“With money and promises everything can be managed at court. There is no place where they know better how to value complaisance, and the price at which it is sold. Do not give yourself any uneasiness; we shall find the lady we want.”
And we did find her, but her compliance was dearly bought. Two ladies who were applied to stipulated for most outrageous conditions. One, the marquise de Castellane, consented to present me, but demanded that she should be created a duchess, and have a gift of five hundred thousand livres: the other, whose name I forget, asked for her husband the order of the Holy Ghost and a government, a regiment for her son, and for herself I forget what. These ladies seemed to think, like Don Quixote and Sancho Panza, that governments and five hundred thousand livres were to be picked up on the highway. In truth, they spoke out without disguise.
At this juncture the chancellor had a singular conversation concerning me with the Choiseuls. He had been one morning to call on the duke, and whilst they were discoursing, the duchesse de Grammont came into her brother’s apartment, and entered at once into conversation.
“Ah, my lord, I am glad to see you. Your new friends carry you off from your old ones. You are wrong to adore the rising sun.”
“That was the idolatry of a great number of persons: but I beg of you to be so very kind as not to speak to me in figures, if you would wish me to understand you.”
“Oh, you play off the ignorant.

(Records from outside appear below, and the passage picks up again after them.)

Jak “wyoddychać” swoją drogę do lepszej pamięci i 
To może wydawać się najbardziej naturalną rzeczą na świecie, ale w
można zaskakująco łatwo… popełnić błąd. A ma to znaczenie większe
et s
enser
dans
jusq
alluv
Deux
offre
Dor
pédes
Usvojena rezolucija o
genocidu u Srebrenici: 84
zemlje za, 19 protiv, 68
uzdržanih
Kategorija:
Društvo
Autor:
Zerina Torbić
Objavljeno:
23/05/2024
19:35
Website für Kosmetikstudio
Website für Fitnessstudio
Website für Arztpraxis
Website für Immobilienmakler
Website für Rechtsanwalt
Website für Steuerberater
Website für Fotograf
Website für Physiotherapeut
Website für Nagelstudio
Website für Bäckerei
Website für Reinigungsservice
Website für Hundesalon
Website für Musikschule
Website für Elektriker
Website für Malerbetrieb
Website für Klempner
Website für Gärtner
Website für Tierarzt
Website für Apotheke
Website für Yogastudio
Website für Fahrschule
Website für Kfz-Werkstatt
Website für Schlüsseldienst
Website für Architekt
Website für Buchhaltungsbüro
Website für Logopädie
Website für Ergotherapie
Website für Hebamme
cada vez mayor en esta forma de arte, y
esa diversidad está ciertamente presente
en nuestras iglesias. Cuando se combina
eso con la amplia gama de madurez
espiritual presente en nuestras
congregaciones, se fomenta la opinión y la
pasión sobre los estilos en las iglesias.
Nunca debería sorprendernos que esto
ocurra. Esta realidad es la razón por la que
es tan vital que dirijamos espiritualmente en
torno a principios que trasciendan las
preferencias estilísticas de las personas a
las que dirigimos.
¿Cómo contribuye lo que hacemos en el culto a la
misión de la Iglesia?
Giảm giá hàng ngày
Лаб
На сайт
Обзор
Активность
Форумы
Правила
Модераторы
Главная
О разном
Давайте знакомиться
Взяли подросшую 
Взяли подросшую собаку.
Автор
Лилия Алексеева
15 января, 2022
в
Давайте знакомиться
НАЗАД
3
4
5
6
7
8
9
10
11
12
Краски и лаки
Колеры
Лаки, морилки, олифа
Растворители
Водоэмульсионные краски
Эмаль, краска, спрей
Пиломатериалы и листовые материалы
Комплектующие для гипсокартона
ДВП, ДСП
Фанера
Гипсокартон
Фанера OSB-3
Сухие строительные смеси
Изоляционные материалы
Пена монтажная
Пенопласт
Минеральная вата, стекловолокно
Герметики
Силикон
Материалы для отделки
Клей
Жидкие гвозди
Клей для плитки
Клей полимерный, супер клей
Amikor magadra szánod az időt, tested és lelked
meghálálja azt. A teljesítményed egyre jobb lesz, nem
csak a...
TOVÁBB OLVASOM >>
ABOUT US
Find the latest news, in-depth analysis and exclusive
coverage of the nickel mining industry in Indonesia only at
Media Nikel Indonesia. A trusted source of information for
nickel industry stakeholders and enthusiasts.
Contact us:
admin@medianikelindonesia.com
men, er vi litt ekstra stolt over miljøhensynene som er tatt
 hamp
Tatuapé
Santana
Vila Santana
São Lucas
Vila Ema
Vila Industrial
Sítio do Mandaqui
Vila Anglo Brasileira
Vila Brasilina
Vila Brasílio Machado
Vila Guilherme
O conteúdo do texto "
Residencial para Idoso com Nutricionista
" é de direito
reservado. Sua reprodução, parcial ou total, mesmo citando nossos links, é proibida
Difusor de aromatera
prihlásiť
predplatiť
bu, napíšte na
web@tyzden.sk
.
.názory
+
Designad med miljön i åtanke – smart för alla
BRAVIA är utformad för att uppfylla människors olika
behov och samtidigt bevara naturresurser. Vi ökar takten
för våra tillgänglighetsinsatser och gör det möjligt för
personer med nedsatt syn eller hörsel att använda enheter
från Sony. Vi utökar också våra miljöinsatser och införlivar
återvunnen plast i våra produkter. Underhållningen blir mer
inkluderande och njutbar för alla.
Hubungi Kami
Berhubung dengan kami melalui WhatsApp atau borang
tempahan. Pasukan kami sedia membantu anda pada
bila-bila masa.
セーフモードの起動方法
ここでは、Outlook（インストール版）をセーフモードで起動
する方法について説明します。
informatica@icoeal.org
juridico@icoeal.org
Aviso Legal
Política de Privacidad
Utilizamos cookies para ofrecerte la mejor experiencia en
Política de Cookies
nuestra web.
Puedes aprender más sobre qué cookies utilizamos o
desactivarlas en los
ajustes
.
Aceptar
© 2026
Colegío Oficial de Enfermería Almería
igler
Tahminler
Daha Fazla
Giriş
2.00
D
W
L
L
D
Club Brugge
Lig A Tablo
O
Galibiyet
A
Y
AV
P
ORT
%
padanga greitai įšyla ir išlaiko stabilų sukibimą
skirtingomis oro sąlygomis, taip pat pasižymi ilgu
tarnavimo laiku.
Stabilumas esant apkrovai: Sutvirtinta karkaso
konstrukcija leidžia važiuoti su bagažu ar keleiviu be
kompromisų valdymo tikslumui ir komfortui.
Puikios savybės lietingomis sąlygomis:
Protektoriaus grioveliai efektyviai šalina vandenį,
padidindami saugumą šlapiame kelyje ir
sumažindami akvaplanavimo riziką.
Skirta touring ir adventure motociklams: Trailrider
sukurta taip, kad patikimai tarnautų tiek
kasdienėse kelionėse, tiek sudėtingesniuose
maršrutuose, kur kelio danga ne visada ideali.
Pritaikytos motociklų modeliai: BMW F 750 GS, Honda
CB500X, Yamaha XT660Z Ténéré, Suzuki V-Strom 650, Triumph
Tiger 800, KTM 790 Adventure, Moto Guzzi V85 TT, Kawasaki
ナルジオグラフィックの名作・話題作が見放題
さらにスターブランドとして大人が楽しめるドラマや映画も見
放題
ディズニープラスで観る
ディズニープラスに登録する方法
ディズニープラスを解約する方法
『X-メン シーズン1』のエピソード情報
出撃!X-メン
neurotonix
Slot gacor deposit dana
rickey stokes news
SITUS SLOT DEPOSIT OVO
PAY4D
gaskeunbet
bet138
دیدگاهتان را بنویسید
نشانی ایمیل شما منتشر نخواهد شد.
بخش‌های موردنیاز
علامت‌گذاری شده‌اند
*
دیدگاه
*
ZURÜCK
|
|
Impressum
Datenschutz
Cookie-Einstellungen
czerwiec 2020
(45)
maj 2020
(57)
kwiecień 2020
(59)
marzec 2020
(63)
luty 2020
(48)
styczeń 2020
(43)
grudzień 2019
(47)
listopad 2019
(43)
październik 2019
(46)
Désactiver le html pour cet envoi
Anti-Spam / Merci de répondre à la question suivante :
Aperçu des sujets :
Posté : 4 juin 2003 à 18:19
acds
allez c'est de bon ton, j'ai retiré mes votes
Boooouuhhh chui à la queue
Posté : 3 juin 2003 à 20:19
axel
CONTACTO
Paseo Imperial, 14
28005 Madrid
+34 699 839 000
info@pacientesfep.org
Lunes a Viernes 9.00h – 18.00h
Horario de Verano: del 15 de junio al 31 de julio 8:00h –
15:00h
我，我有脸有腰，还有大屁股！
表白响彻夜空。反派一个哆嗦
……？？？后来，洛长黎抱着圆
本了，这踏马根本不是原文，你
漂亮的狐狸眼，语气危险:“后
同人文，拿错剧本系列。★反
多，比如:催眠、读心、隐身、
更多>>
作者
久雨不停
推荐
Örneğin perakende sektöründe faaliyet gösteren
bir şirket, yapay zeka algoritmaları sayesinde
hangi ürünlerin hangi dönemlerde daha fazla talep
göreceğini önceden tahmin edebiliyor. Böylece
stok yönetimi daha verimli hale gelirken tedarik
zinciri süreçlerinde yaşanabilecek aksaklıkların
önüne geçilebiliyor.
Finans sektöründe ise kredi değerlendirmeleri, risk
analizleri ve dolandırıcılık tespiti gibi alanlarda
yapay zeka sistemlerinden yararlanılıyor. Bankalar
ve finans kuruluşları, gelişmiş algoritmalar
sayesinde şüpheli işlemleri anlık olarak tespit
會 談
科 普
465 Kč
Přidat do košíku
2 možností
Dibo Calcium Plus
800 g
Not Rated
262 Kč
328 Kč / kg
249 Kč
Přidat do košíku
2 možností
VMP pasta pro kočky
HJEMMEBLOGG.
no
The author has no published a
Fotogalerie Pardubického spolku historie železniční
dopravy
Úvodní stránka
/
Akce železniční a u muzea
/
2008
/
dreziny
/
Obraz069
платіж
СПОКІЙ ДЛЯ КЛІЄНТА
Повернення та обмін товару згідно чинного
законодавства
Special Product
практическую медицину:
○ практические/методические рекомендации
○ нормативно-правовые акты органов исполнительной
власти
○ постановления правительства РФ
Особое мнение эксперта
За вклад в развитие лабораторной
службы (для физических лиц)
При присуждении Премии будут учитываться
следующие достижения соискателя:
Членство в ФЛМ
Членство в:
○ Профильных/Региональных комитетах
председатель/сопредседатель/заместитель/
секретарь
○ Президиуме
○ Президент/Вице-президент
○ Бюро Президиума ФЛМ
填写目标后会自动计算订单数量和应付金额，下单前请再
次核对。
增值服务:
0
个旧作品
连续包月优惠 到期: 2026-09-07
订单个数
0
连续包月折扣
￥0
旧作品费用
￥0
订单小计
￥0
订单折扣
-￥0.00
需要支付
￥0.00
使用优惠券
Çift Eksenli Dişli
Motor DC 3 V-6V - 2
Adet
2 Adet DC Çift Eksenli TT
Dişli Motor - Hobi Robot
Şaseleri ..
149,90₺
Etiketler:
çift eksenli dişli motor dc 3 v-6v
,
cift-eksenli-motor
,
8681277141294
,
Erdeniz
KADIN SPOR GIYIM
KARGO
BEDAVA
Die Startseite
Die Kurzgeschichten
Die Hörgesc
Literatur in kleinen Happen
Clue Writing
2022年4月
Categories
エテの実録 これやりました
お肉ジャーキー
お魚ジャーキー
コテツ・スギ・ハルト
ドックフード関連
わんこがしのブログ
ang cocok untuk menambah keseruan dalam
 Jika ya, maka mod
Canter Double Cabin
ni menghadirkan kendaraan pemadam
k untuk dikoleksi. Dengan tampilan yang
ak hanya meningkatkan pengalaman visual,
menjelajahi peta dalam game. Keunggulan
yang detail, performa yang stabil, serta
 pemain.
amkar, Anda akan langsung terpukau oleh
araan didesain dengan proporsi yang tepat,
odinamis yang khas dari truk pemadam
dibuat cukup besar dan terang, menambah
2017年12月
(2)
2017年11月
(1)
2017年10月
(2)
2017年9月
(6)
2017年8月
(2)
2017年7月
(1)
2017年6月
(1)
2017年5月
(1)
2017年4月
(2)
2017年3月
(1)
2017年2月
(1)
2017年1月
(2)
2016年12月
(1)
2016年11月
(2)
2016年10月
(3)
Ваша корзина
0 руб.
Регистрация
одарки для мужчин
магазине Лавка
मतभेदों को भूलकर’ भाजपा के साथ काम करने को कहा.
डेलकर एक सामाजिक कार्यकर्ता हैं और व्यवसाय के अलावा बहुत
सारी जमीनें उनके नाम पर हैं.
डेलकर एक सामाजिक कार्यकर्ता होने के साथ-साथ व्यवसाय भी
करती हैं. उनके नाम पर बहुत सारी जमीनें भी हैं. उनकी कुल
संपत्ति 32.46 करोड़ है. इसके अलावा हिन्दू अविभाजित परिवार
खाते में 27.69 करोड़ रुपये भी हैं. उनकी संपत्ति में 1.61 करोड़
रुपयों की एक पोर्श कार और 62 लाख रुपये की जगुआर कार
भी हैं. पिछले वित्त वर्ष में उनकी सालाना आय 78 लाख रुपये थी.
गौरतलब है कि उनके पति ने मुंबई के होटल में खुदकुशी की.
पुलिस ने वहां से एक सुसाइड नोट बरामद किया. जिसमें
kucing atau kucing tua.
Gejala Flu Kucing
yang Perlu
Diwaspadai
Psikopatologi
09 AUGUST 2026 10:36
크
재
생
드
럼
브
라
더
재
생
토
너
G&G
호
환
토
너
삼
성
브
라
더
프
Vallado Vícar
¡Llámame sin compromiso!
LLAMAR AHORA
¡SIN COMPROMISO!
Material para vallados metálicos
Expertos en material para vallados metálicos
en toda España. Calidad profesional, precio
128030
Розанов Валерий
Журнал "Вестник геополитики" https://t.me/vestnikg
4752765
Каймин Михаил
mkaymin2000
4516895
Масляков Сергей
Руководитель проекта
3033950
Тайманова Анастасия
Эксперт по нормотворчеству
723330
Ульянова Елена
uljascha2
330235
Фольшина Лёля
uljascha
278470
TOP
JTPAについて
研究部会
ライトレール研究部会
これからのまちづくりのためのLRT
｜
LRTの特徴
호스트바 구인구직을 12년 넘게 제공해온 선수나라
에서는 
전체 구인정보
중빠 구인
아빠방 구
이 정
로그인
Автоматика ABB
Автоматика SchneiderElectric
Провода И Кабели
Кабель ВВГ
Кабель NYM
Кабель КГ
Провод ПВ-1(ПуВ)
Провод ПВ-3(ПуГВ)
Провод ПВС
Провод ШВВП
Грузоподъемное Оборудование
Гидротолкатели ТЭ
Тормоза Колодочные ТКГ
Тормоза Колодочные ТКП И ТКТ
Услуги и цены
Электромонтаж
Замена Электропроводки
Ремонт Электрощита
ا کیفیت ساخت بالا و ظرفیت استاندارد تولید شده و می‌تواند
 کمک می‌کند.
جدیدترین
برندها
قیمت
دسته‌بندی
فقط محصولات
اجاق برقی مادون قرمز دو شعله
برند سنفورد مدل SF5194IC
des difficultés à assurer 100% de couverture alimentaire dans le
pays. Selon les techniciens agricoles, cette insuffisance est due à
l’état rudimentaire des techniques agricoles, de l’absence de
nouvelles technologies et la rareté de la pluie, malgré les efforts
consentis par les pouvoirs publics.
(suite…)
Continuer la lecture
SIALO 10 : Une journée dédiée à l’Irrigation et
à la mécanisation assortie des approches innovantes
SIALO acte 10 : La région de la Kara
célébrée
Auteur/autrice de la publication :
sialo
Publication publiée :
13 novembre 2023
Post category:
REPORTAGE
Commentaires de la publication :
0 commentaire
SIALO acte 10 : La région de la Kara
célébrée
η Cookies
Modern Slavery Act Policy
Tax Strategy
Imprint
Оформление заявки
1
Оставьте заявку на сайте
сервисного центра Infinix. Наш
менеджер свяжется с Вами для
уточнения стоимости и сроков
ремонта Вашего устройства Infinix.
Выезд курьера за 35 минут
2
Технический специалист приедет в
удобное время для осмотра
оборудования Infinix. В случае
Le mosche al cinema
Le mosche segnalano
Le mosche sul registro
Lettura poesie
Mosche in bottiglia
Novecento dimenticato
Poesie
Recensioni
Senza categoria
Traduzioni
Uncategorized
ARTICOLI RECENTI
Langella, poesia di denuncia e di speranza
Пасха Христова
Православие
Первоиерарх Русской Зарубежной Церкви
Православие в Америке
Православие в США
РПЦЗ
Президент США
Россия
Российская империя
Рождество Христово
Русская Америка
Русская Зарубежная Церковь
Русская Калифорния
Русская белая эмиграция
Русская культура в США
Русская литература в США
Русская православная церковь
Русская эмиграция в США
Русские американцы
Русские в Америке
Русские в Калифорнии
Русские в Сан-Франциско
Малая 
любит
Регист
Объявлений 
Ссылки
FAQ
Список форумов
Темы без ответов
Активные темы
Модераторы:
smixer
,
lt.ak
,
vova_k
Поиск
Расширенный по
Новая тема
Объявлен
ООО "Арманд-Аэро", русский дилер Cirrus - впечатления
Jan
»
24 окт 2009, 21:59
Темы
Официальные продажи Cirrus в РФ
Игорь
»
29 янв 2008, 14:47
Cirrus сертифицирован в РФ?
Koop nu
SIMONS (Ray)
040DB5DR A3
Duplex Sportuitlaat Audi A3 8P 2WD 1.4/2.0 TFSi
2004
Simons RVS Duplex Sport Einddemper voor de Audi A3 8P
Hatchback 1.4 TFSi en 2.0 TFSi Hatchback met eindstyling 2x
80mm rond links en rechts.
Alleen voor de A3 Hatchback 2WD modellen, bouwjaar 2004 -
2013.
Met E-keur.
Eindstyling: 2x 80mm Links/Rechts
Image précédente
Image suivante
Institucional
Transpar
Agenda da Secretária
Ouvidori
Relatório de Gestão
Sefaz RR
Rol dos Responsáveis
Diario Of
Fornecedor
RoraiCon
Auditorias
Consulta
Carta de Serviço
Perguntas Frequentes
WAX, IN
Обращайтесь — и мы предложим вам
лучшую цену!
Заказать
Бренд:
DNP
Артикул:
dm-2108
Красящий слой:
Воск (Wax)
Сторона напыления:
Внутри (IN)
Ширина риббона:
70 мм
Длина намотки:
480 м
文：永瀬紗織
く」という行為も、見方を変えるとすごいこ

You know as well as I do what I mean, and your daily visits to this fille.”
“Which, madame? There are so many at court!”
This sarcastic reply made the brother and sister smile; both of them being fully competent to understand the merit of an epigram. The duke fearing lest the duchess should go too far, judging by what she had already said, thus addressed him:
“You are, then, one of the adorers of the comtesse du Barry?”
“Yes, monsieur le duc; and would to God that, for your own interest, you would be so too!”